Even more than that, she remembered Gene's response.

"Have some faith in me and come along for the ride, people! I can do this!"

"Go for it! Don't lose to those bastards with missiles!" she'd cheered them on.

"Lady Aisha, is something amusing? You seem to be smiling a lot."

She blushed. "N-Nothing! You two keep your ears out for docking clearance zona!" she snapped.


Terms To Know:

Corbano (or Corbono) - The area of space (and likely home of a planet by the same name) in the influence of Corbonite species, galactic east of the Tenpa Empire and Kei Guild space.

Sagittarius A (Sgr A) - The trio of related objects in the centermost area of the galaxy, supernova remnant Sagittarius A East, the minispiral dust cloud Sagittarius A West, and the supermassive black hole Sagittarius A*. Their location and nature means they still remain observable exclusively by means of the radio detection. Alongside a few neighboring structures, they are claimed by the Ctarl-Ctarl Empire by virtue of mounting the most successful manned and unmanned expeditions into the Galactic Center during a pirate conflict known as the Third Succession War.

Silgrian Space - The territory belonging to the birdlike Silgrians, galactic west of the Ban Guild and the USSA.

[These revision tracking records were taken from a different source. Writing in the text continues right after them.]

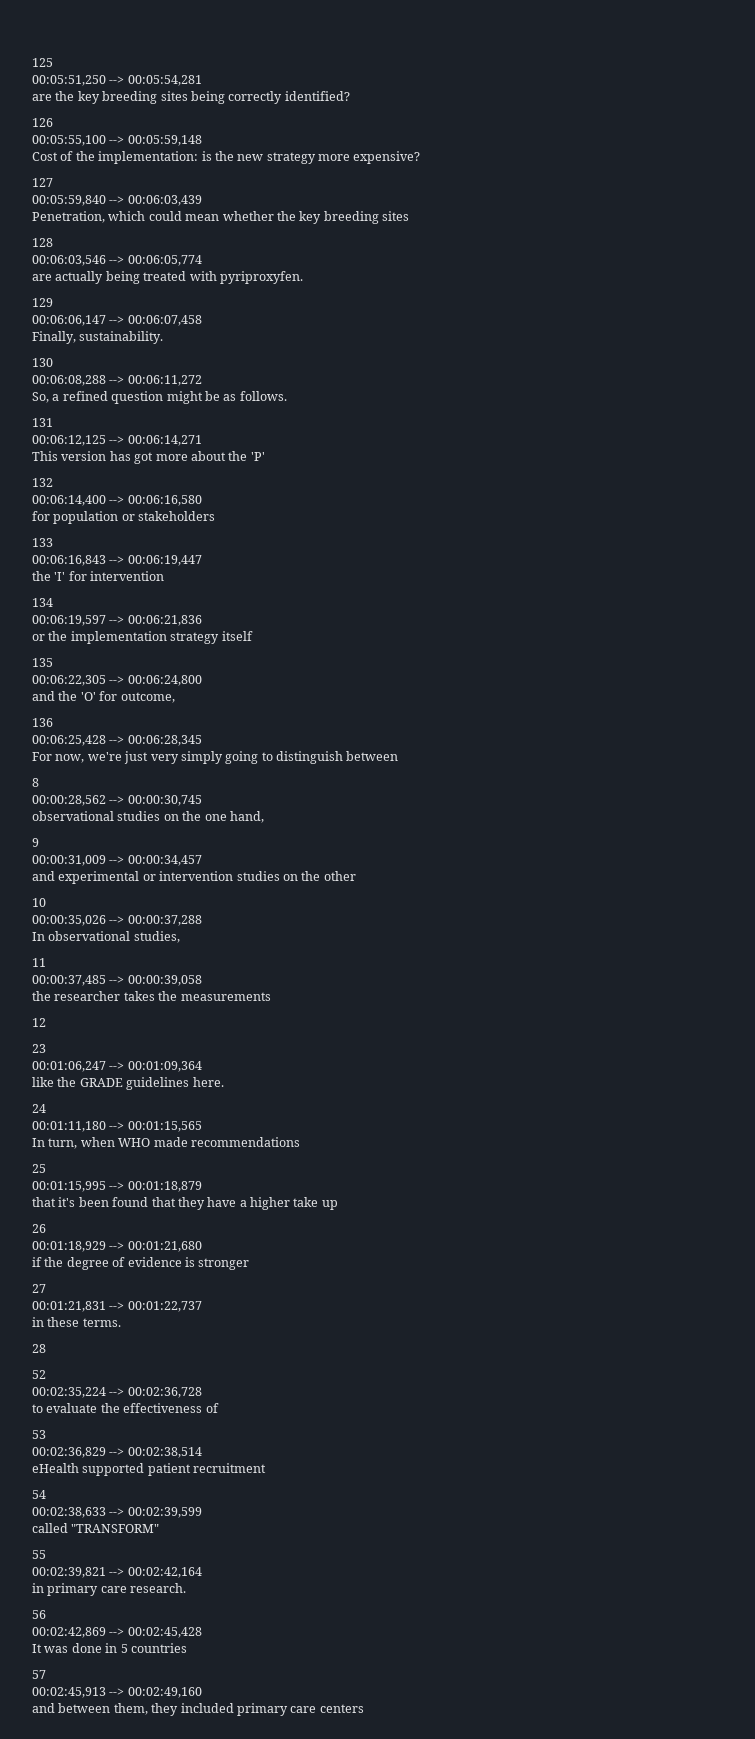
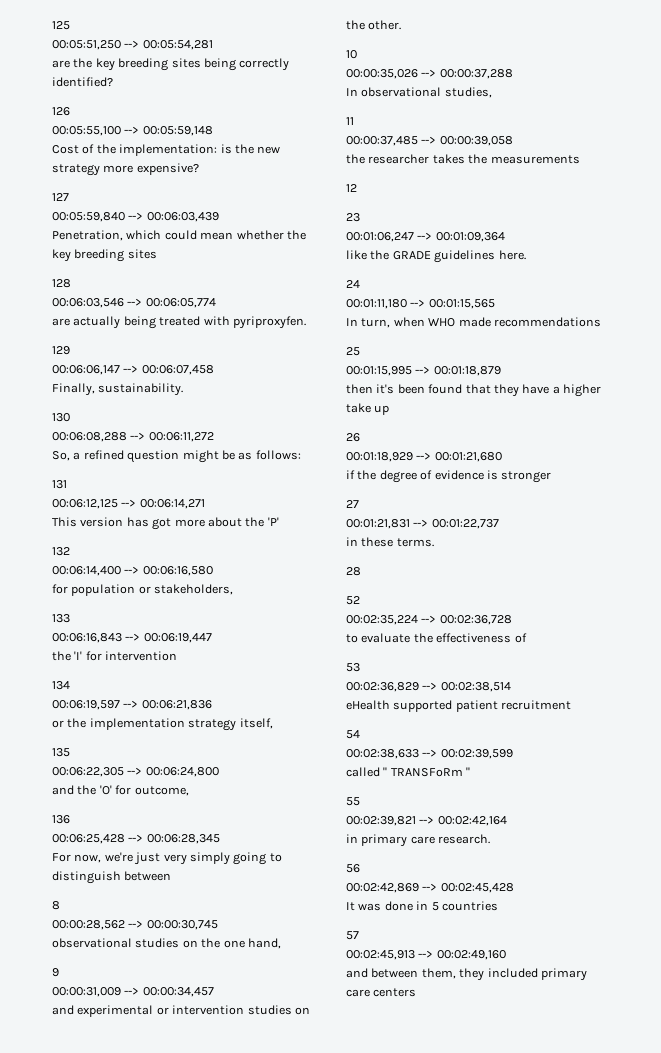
[239,391,287,401] follows. -> [255,450,301,460] follows:
[138,511,216,521] stakeholders -> [154,584,234,595] stakeholders,
[221,631,253,641] itself -> [239,718,273,729] itself,
[323,871,356,881] other -> [368,20,402,30] other.
[32,1197,56,1207] that -> [346,384,373,394] then
[71,1524,160,1533] "TRANSFORM" -> [383,767,471,777] " TRANSFoRm "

The Warring States Period (Dashiyo Koto-Koto Nara) - An approximately six century-long period of unending warfare in Ctarl-Ctarl history, immediately proceeding the founding of the first planetary imperial dynasty, the Tomoyo-Tomoyo. Almost a fourth of all Ctarl-Ctarl perished as a consequence of war. The Tomoyo-Tomoyo nation, and its rivals, developed and used the most prolific pre-spaceflight military weapons and tactics, including the submarine, the armoured fighting vehicle and tank, the jet aircraft and the fission bomb, and shaped the future Ctarl-Ctarl Interstellar Empire.